Comprehensive Early Reading Strategies

Comprehension Strategies

            Comprehension reading strategies are plans used by readers to derive meaning out of a text. Comprehension reading skill helps leaders to read purposefully (Gnaedinge, Hund & Hesson‐McInnis, 2016).  Besides, they become active readers from a very early age, and thus they can control their reading. Teachers and parents should be ready to help the young readers build up this crucial reading skill by ensuring children always read aloud whenever they are reading a comprehension text. This ensures that the child not only sees the words but also hears them.

Graphic Organizers

            This kind of strategy is used to provide children with a visual representation of the information, concepts, or ideas when learning. It is easy to organize and report information that has been presented in the form of graphics.  It helps teachers to break up reading and writing projects into smaller projects which are easy to teach to young learners. Thus, teachers or parents can print out these organizers, draw them using free hands, or even use the fillable ones (Lopez & Campoverde, 2018). The choice of the type of organizer to use highly depends on the preferences of the teacher and learners.

Independent Practice

            Independent reading practice is where children are allowed to read a book, a magazine, or any other text on their own without any assistance from their teacher or parent. Independent reading helps children to develop fluency in reading as well as enriching their writing with vocabulary. Also, learners build background knowledge of the subject and improve in spelling. This strategy requires teachers and parents to help children find a book that they enjoy reading. Books should not be too difficult for learners to understand their content. Finally, the parents and teachers should avail of a variety of reading materials from time to time so that learners are not bored with similar reading materials.
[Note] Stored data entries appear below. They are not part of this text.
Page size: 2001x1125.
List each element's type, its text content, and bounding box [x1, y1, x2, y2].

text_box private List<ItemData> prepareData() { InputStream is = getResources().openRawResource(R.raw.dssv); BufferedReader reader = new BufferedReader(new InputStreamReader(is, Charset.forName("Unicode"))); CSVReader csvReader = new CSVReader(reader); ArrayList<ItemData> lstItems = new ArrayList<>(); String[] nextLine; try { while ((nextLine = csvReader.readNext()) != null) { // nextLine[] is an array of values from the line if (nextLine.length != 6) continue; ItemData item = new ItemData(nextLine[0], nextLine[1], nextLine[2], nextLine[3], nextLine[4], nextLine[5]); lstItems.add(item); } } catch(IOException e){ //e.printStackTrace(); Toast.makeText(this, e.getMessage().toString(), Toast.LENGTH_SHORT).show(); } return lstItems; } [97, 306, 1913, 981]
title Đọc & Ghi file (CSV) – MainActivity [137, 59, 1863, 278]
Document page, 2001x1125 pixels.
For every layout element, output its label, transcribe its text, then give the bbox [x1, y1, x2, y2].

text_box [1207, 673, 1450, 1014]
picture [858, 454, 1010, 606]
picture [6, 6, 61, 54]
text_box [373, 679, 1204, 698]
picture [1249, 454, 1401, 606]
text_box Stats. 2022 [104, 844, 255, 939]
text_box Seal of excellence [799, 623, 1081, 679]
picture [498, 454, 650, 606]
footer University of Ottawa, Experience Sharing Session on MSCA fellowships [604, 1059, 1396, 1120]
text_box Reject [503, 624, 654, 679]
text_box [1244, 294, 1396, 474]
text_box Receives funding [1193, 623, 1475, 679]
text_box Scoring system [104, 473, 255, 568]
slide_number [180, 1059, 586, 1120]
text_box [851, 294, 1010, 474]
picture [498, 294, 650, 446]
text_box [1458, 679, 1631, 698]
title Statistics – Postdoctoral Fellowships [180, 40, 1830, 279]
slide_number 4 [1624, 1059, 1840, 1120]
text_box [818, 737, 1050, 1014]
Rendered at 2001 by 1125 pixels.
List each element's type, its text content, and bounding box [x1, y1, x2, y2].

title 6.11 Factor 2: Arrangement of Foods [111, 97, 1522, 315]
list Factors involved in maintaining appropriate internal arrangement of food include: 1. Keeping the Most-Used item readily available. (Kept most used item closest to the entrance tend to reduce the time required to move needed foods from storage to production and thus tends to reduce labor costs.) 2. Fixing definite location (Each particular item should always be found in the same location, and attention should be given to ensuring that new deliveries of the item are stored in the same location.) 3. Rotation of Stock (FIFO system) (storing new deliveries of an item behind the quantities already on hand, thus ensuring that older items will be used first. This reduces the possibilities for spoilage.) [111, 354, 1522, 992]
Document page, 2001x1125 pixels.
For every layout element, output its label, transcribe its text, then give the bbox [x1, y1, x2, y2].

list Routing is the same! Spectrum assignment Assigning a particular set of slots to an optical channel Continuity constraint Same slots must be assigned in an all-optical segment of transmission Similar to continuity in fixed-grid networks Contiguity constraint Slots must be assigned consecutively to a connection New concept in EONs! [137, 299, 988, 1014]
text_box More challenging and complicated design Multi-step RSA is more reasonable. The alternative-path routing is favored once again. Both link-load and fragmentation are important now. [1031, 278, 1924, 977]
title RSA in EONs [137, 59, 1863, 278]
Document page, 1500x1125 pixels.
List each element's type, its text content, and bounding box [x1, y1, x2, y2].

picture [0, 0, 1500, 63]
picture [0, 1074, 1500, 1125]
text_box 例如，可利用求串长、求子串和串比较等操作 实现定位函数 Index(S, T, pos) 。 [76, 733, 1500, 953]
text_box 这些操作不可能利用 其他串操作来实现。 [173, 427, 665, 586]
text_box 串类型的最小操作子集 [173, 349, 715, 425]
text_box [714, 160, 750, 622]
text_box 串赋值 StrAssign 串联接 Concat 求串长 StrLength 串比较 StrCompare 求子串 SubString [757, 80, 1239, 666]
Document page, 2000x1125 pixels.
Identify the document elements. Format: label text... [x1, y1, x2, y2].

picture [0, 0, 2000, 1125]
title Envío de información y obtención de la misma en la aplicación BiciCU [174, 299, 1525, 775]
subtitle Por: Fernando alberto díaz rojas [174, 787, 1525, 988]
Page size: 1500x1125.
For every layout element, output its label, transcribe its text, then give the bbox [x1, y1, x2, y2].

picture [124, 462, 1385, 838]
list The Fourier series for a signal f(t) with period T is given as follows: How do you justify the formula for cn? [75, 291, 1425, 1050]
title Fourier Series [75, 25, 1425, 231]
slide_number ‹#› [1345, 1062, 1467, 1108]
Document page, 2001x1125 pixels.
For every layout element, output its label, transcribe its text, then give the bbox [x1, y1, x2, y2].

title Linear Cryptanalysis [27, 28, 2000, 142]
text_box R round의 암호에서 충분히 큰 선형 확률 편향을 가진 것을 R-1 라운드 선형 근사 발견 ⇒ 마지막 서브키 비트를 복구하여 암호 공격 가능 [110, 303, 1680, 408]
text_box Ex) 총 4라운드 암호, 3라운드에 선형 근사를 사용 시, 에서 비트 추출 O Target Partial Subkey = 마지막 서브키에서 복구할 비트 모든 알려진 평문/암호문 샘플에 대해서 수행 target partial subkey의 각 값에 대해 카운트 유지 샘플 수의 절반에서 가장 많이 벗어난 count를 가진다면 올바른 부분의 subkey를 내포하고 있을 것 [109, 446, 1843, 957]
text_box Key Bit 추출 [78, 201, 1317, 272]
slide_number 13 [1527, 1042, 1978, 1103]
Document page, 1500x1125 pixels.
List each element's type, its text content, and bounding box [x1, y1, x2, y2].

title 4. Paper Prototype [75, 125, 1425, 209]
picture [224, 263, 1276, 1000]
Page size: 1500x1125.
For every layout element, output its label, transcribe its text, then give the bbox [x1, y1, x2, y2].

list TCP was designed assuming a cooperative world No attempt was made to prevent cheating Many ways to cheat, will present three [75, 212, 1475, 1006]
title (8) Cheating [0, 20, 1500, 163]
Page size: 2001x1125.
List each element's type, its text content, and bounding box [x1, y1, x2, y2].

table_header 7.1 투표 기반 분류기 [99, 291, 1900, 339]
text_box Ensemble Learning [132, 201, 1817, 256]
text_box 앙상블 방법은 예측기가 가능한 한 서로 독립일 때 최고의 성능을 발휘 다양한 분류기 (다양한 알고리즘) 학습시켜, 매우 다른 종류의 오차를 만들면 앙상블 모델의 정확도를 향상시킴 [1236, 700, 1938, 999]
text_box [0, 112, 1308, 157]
            Model-lead-test is an effective strategy of teaching children, especially mathematics and sciences. A teacher models or demonstrates the desired skill to the learners as they observe. Here the teacher guides the learners on how to perform the task, but they are actively involved. Afterward, the learners perform the task on their own as the teacher tests their ability to understand. This strategy helps the children to improve their active participation in learning and to promote success and achievement. Teachers have to make use of multiple examples as well as appropriate teaching aids.

Peer Tutoring

            Peer tutoring is a strategy that encourages learners’ partnership and provides a link between the best students in the class and the academically challenged students. The best students guide the poor students by navigating them, for example, through reading comprehension or help in solving a math problem (Topping, Duran, & Keer, 2015). This strategy is economical since the learning takes place without an external tutor. Peer tutoring strategy can be implemented through study groups and homework assignments. The teacher should be involved in setting up study groups within the learners and make sure the peers are distributed based on their reading capabilities.

Repeated Reading

            Repeated reading is a strategy used to help learners with reading difficulties to develop decoding ability. The learner is meant to read a short text repeatedly until a certain level of success is achieved. The benefits of this strategy come in handy as the learner can effectively improve their reading skills. The learner gains fluency in comprehension, speed, and accuracy in reading. Teachers have to encourage children to read frequently and even supervise their reading whenever possible. The learner should read at least three times a text between 50 to 200 words before proceeding to another text.


Gnaedinger, E. K., Hund, A. M., & Hesson‐McInnis, M. S. (2016). Reading‐specific flexibility moderates the relation between reading strategy use and reading comprehension during the elementary years. Mind, Brain, and Education10(4), 233-246.

Lopez, J., & Campoverde, J. (2018). Development of reading comprehension with graphic organizers for students with dyslexia. JOTSE: Journal of technology and science education8(2), 105-114.

Topping, K., Duran, D., & Van Keer, H. (2015). Using peer tutoring to improve reading skills: a practical guide for teachers. Routledge.